O porta-voz adjunto do Departamento de Estado norte-americano, Robert Palladino, confirmou na sexta-feira que o chefe da diplomacia norte-americana, Mike Pompeo, vai participar nesta reunião aberta do órgão máximo das Nações Unidas (por ter a capacidade de fazer aprovar resoluções com caráter vinculativo).

“Durante a reunião do Conselho de Segurança, o secretário de Estado Pompeo irá sublinhar o apoio da administração ao povo venezuelano”, referiu o porta-voz adjunto, numa nota enviada às redações.

Mike Pompeo “vai exortar os membros do Conselho de Segurança e a comunidade internacional a preservarem a paz e a segurança internacionais reconhecendo Juan Guaidó como Presidente constitucional interino da Venezuela”, indicou a mesma nota.

O secretário de Estado vai também “apelar a que se apoie o governo de transição nos seus esforços para restabelecer a democracia e o Estado de Direito”.

Segundo fontes diplomáticas, a missão dos Estados Unidos junto das Nações Unidas pediu que o início da reunião tivesse início às 09:00 locais (14:00 em Lisboa).

Os Estados Unidos foram o único dos cinco membros permanentes (e com poder de veto) do Conselho de Segurança a ter reconhecido formalmente Juan Guaidó como Presidente em vez de Nicolás Maduro.

A França e o Reino Unido expressaram apoio a Guaidó enquanto presidente da Assembleia Nacional e consideraram “ilegítima” a reeleição de Nicolás Maduro, enquanto a Rússia manteve o apoio ao dirigente socialista e a China criticou “ingerências externas”.

A par de Washington e Canadá, a maioria dos países da América Latina, salvo algumas exceções como Bolívia, Cuba e Nicarágua, reconheceram Guaidó como Presidente interino.

Ao lado de Maduro, mantiveram-se países como a Turquia e o Irão, bem como as forças armadas venezuelanas.
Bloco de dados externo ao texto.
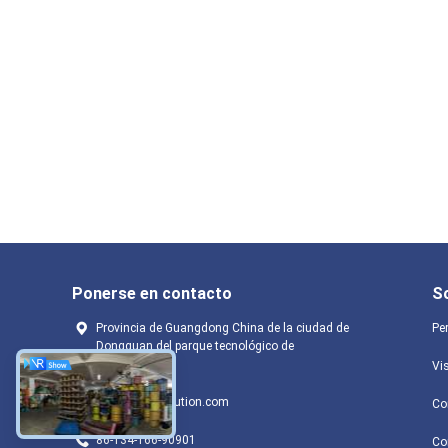
Ponerse en contacto
S
Provincia de Guangdong China de la ciudad de
Per
Dongguan del parque tecnológico de
Dongcheng
Vis
lisa@afibersolution.com
Co
86-134-166-90901
Co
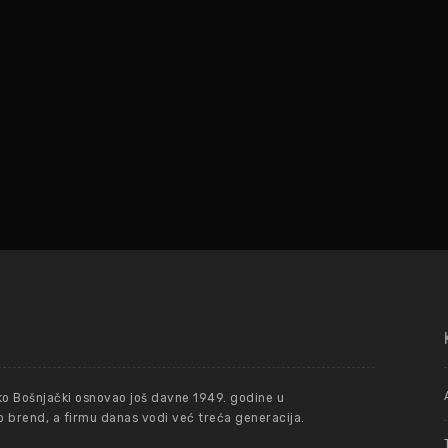
ko Bošnjački osnovao još davne 1949. godine u
 brend, a firmu danas vodi već treća generacija.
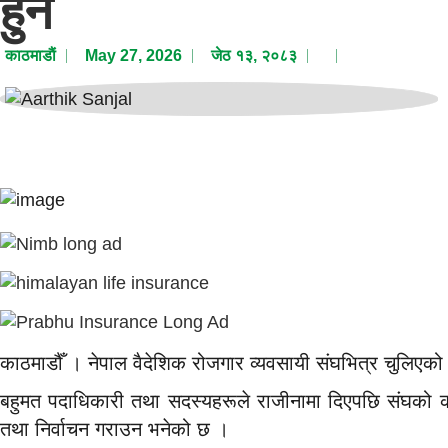
हुने
काठमाडाैं
May 27, 2026
जेठ १३, २०८३
काठमाडौँ । नेपाल वैदेशिक रोजगार व्यवसायी संघभित्र चुलिएको
बहुमत पदाधिकारी तथा सदस्यहरूले राजीनामा दिएपछि संघको क
तथा निर्वाचन गराउन भनेको छ ।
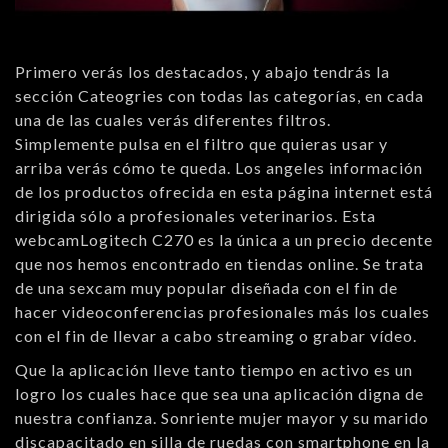
Primero verás los destacados, y abajo tendrás la
sección Cateogries con todas las categorías, en cada
una de las cuales verás diferentes filtros.
Simplemente pulsa en el filtro que quieras usar y
arriba verás cómo te queda. Los angeles información
de los productos ofrecida en esta página internet está
dirigida sólo a profesionales veterinarios. Esta
webcamLogitech C270 es la única a un precio decente
que nos hemos encontrado en tiendas online. Se trata
de una sexcam muy popular diseñada con el fin de
hacer videoconferencias profesionales más los cuales
con el fin de llevar a cabo streaming o grabar vídeo.
Que la aplicación lleve tanto tiempo en activo es un
logro los cuales hace que sea una aplicación digna de
nuestra confianza. Sonriente mujer mayor y su marido
discapacitado en silla de ruedas con smartphone en la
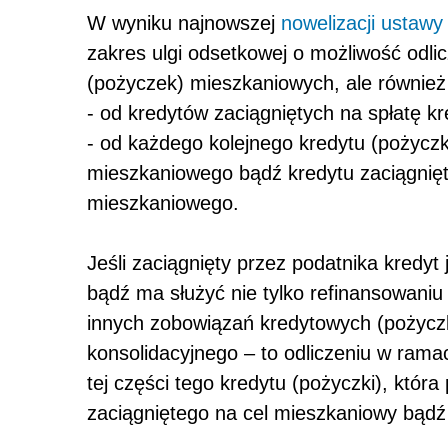
W wyniku najnowszej
nowelizacji ustawy 
zakres ulgi odsetkowej o możliwość odlic
(pożyczek) mieszkaniowych, ale również 
- od kredytów zaciągniętych na spłatę 
- od każdego kolejnego kredytu (pożyczk
mieszkaniowego bądź kredytu zaciągnięt
mieszkaniowego.
Jeśli zaciągnięty przez podatnika kredyt
bądź ma służyć nie tylko refinansowaniu
innych zobowiązań kredytowych (pożyczk
konsolidacyjnego – to odliczeniu w ramac
tej części tego kredytu (pożyczki), któr
zaciągniętego na cel mieszkaniowy bądź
O México propôs-se, na sexta-feira, receber Maduro e Guaidó para dialogarem. Horas depois, Nicolás Maduro disse que, pela paz no país, estava disponível para se reunir com o opositor Juan Guaidó e para iniciar “um diálogo nacional”.

Os protestos na Venezuela causaram pelo menos 26 mortos em quatro dias, segundo o Observatório Venezuelano dos Conflitos Sociais (OVCS), uma organização da oposição.

A ONU referiu que mais de 350 manifestantes foram presos desde o início da semana.

Os dados desta organização indicam que 2,3 milhões de pessoas fugiram da Venezuela desde 2015 devido à crise política e económica no país, onde vivem cerca de 300.000 portugueses e lusodescendentes.